In a new report, Think Europe, TH Real Estate said institutional investors should consider allocating to European retail property to achieve attractive medium-term performance.

TH Real Estate global co-head of research Alice Breheny said: “Investors deploying capital across the European retail market strategically, from a market, sub-sector and timing perspective should enjoy attractive medium-term performance.

“Although most European investment markets are generally experiencing greater liquidity, the supply of good quality, interesting property remains tight.

“It is therefore important that any investment strategy is flexible enough to ensure it has the greatest chance of meeting its investment objectives,” Ms Breheny said.

The report found that the shopping centre market in more mature European economies will likely outperform the broader European property market over the coming five years. 
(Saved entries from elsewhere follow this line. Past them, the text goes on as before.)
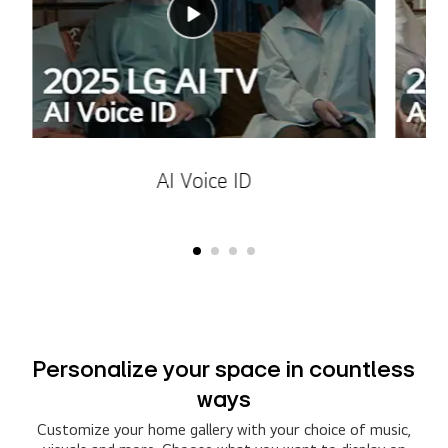
AI Voice ID
Personalize your space in countless
ways
Customize your home gallery with your choice of music,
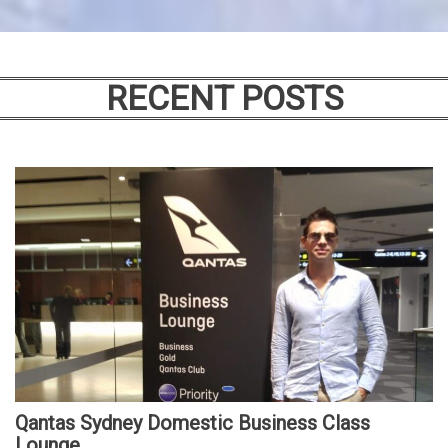
RECENT POSTS
Qantas Sydney Domestic Business Class
Lounge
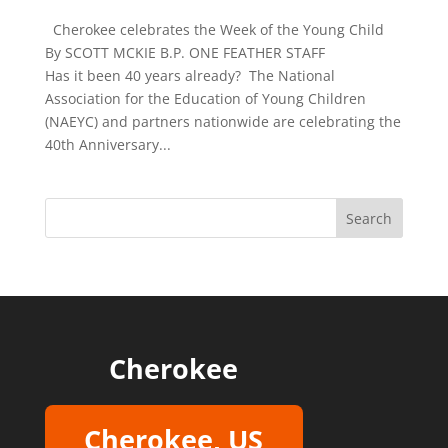
Cherokee celebrates the Week of the Young Child
By SCOTT MCKIE B.P. ONE FEATHER STAFF
Has it been 40 years already? The National
Association for the Education of Young Children
(NAEYC) and partners nationwide are celebrating the
40th Anniversary...
Cherokee
Cherokee, US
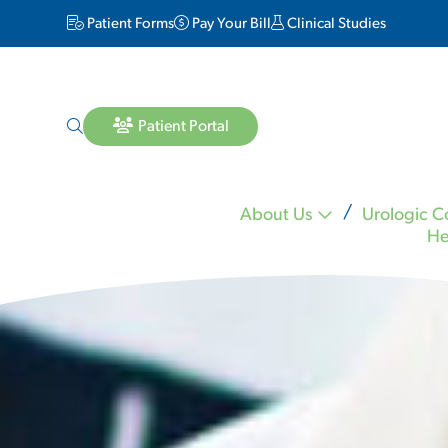
Patient Forms
Pay Your Bill
Clinical Studies
Patient Portal
About Us
Urologic C
He
Lara Matheson MD
Michael Mineo MD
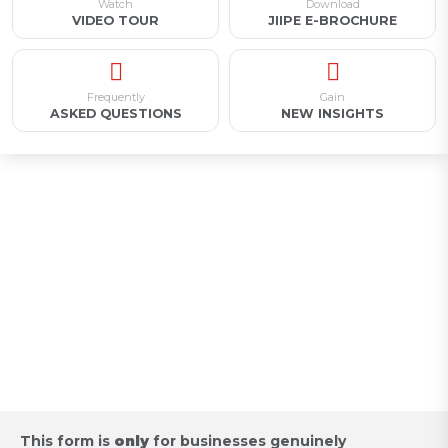
Watch
Download
VIDEO TOUR
JIIPE E-BROCHURE
Frequently
Gain
ASKED QUESTIONS
NEW INSIGHTS
Appointment for Industrial
Land Acquisition /
Request for Proposal
This form is
only
for businesses genuinely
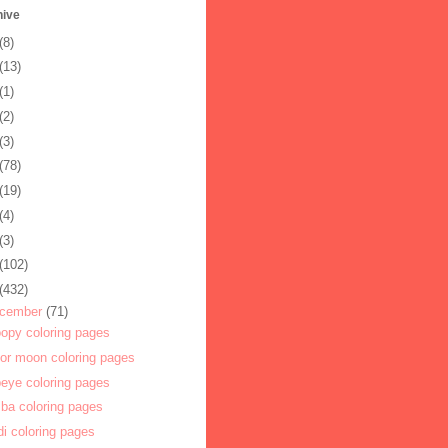
hive
(8)
(13)
(1)
(2)
(3)
(78)
(19)
(4)
(3)
(102)
(432)
cember
(71)
opy coloring pages
lor moon coloring pages
eye coloring pages
ba coloring pages
di coloring pages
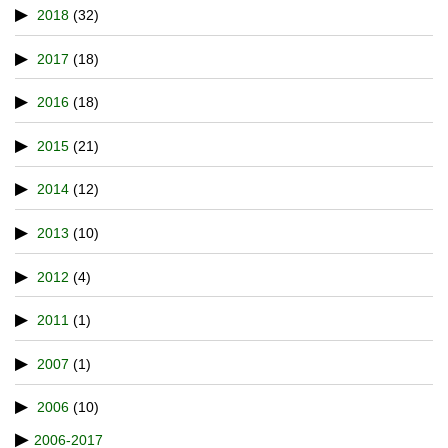
2018
(32)
2017
(18)
2016
(18)
2015
(21)
2014
(12)
2013
(10)
2012
(4)
2011
(1)
2007
(1)
2006
(10)
2006-2017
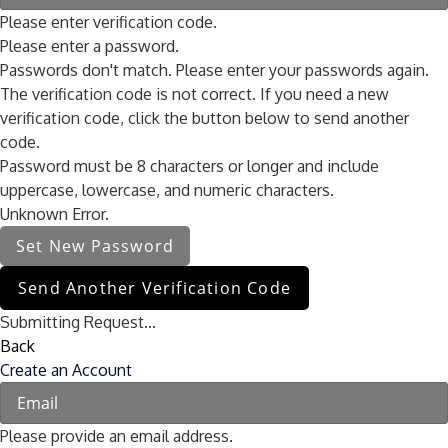
Please enter verification code.
Please enter a password.
Passwords don't match. Please enter your passwords again.
The verification code is not correct. If you need a new
verification code, click the button below to send another
code.
Password must be 8 characters or longer and include
uppercase, lowercase, and numeric characters.
Unknown Error.
Set New Password
Send Another Verification Code
Submitting Request...
Back
Create an Account
Please provide an email address.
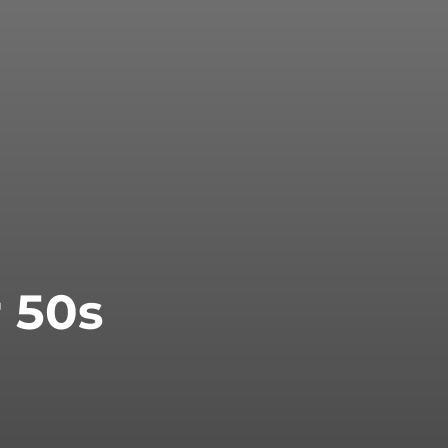
r 50s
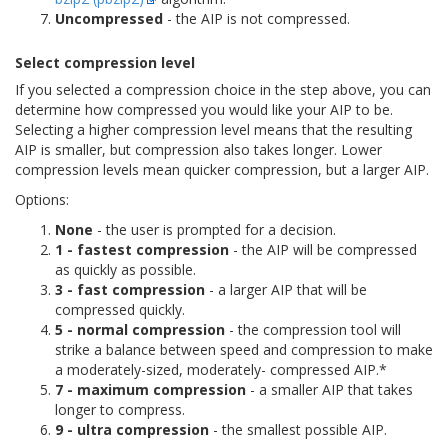
Uncompressed
- the AIP is not compressed.
Select compression level
If you selected a compression choice in the step above, you can
determine how compressed you would like your AIP to be.
Selecting a higher compression level means that the resulting
AIP is smaller, but compression also takes longer. Lower
compression levels mean quicker compression, but a larger AIP.
Options:
None
- the user is prompted for a decision.
1 - fastest compression
- the AIP will be compressed
as quickly as possible.
3 - fast compression
- a larger AIP that will be
compressed quickly.
5 - normal compression
- the compression tool will
strike a balance between speed and compression to make
a moderately-sized, moderately- compressed AIP.*
7 - maximum compression
- a smaller AIP that takes
longer to compress.
9 - ultra compression
- the smallest possible AIP.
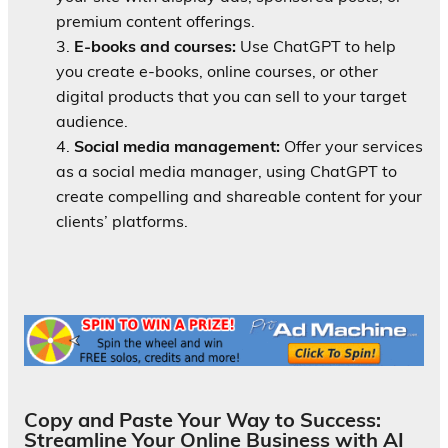
premium content offerings.
E-books and courses:
Use ChatGPT to help
you create e-books, online courses, or other
digital products that you can sell to your target
audience.
Social media management:
Offer your services
as a social media manager, using ChatGPT to
create compelling and shareable content for your
clients’ platforms.
Copy and Paste Your Way to Success:
Streamline Your Online Business with AI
The Nordic region is also expected to be the strongest short- to medium-term performer as markets benefit from rental value growth and sound economic fundamentals, the report stated.

TH Real Estate executive director and head of Australia Nick Evans said: “The European retail market presents an attractive, defensive opportunity for investors, due to its asset management potential, long lease terms and diversity of tenant base.

“Retail property, particularly prime core retail, has demonstrated relative resilience to market turmoil when compared to more cyclical sectors, while European prime retail has also outperformed on a historical context.”

TH Real Estate reminded investors to implement flexible investment strategies. Flexibility will enable investors to respond to market conditions and allow greater allocation to attractive market sectors.

The report also warned investors to deploy capital to the region slowly, as real estate performance is dependent on domestic market fundamentals.